Drug Target Protein-Protein Interaction Networks: A Systematic Perspective

1Science and Technology on Information Systems Engineering Laboratory, National University of Defense Technology, Changsha 410073, China
2Department of Bioinformatics, Second Military Medical University, Shanghai, China

Correspondence should be addressed to Tengjiao Wang; nc.ude.umms@gnawjt

Received 15 January 2017; Revised 9 March 2017; Accepted 10 May 2017; Published 11 June 2017

Academic Editor: Yudong Cai

Copyright © 2017 Yanghe Feng et al.

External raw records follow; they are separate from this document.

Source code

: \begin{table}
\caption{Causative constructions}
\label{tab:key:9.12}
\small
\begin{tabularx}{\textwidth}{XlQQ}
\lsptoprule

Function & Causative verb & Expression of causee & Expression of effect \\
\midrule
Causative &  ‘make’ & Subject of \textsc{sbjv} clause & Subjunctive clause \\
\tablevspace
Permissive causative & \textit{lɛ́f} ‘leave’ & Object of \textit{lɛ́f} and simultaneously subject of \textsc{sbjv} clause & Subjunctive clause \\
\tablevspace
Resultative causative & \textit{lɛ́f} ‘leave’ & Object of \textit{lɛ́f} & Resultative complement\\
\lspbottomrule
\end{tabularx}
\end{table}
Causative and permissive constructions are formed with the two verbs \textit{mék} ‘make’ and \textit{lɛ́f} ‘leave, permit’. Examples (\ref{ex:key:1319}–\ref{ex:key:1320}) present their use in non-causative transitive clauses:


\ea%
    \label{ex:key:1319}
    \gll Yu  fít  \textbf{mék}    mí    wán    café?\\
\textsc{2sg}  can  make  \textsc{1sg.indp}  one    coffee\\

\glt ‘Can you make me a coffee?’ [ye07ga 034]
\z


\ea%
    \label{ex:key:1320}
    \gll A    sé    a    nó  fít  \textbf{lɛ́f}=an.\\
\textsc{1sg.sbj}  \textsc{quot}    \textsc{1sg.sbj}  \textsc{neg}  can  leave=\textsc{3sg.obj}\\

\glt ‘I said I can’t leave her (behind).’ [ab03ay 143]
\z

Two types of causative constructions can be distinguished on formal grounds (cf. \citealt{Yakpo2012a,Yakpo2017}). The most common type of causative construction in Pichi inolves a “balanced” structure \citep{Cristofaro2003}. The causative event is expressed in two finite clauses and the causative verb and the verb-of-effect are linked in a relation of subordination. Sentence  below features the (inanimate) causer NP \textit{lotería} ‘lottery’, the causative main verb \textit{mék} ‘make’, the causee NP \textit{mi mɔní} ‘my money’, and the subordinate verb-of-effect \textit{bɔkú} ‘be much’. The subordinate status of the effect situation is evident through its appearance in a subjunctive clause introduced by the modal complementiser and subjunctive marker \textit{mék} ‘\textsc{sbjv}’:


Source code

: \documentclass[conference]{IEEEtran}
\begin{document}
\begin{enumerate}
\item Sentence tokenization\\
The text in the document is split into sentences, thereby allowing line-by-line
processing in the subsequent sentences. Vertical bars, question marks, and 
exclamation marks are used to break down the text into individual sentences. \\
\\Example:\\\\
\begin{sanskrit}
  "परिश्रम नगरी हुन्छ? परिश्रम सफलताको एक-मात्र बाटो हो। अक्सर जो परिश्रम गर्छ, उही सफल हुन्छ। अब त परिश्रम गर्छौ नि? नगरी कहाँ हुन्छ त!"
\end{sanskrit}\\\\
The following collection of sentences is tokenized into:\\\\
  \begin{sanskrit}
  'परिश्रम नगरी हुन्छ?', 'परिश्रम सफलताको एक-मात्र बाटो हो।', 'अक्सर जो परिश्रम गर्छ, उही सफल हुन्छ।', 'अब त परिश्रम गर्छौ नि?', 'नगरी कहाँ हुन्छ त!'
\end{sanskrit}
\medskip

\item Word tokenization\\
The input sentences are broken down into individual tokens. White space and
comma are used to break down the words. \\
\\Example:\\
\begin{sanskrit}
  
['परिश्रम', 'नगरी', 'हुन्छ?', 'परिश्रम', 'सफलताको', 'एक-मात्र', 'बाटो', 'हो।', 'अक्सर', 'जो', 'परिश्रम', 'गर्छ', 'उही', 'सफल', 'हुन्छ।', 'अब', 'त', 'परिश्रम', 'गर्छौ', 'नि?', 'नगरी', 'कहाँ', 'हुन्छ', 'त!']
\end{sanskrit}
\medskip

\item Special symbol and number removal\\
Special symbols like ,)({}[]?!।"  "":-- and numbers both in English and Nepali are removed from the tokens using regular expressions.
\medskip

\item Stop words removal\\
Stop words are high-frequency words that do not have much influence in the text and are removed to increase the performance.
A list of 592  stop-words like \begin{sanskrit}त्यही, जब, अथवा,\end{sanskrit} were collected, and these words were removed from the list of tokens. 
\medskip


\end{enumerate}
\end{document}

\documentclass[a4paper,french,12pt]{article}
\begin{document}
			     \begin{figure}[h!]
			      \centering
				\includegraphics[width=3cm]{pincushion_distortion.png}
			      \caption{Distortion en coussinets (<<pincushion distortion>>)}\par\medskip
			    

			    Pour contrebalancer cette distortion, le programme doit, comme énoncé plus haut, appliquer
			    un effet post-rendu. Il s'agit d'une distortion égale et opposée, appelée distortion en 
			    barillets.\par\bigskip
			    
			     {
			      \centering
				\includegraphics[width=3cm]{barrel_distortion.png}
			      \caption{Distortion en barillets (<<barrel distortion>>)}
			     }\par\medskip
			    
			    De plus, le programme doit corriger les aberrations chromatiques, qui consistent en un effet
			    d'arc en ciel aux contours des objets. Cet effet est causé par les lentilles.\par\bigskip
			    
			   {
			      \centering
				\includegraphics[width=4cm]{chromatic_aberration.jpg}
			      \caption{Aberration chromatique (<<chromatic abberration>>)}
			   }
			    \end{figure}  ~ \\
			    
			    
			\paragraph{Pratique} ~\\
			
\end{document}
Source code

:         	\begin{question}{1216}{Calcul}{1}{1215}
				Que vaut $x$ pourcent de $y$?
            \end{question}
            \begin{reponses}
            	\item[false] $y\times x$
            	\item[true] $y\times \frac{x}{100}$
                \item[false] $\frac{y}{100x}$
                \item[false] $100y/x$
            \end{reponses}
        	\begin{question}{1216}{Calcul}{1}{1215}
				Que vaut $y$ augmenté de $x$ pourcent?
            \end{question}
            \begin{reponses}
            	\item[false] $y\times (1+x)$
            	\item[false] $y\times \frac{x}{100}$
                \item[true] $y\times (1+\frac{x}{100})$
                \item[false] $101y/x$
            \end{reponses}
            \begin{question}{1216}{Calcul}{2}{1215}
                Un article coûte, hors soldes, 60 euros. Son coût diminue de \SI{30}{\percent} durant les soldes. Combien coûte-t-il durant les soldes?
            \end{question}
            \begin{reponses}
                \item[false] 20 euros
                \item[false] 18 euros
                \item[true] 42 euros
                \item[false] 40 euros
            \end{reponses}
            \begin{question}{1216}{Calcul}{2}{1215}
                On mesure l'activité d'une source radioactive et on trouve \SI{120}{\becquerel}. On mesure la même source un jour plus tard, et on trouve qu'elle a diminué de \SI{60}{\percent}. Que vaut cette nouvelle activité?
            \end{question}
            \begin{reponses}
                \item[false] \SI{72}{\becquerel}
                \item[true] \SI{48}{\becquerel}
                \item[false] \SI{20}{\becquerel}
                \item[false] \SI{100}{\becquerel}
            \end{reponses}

This is an open access article distributed under the Creative Commons Attribution License, which permits unrestricted use, distribution, and reproduction in any medium, provided the original work is properly cited.


The identification and validation of drug targets are crucial in biomedical research and many studies have been conducted on analyzing drug target features for getting a better understanding on principles of their mechanisms. But most of them are based on either strong biological hypotheses or the chemical and physical properties of those targets separately. In this paper, we investigated three main ways to understand the functional biomolecules based on the topological features of drug targets. There are no significant differences between targets and common proteins in the protein-protein interactions network, indicating the drug targets are neither hub proteins which are dominant nor the bridge proteins. According to some special topological structures of the drug targets, there are significant differences between known targets and other proteins. Furthermore, the drug targets mainly belong to three typical communities based on their modularity. These topological features are helpful to understand how the drug targets work in the PPI network. Particularly, it is an alternative way to predict potential targets or extract nontargets to test a new drug target efficiently and economically. By this way, a drug target’s homologue set containing 102 potential target proteins is predicted in the paper.